> _Required action_: The listing below should be written out word for word, with its pictures removed.

> _Data to process_:

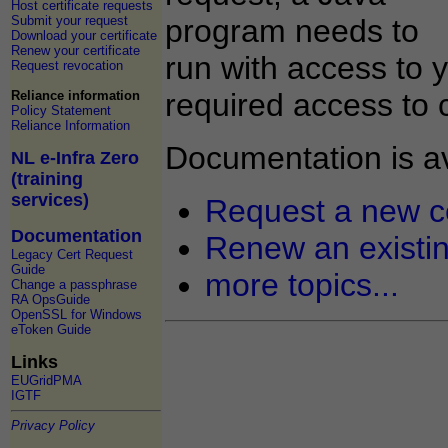
Host certificate requests
Submit your request
program needs to
Download your certificate
Renew your certificate
run with access to 
Request revocation
required access to 
Reliance information
Policy Statement
Reliance Information
Documentation is av
NL e-Infra Zero
(training
services)
Request a new ce
Documentation
Renew an existing
Legacy Cert Request
Guide
more topics...
Change a passphrase
RA OpsGuide
OpenSSL for Windows
eToken Guide
Links
EUGridPMA
IGTF
Privacy Policy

> _Answer below_:
Host certificate requests
Submit your request
program needs to
Download your certificate
Renew your certificate
run with access to 
Request revocation
required access to 
Reliance information
Policy Statement
Reliance Information
Documentation is av
NL e-Infra Zero
(training
services)
Request a new ce
Documentation
Renew an existing
Legacy Cert Request
Guide
more topics...
Change a passphrase
RA OpsGuide
OpenSSL for Windows
eToken Guide
Links
EUGridPMA
IGTF
Privacy Policy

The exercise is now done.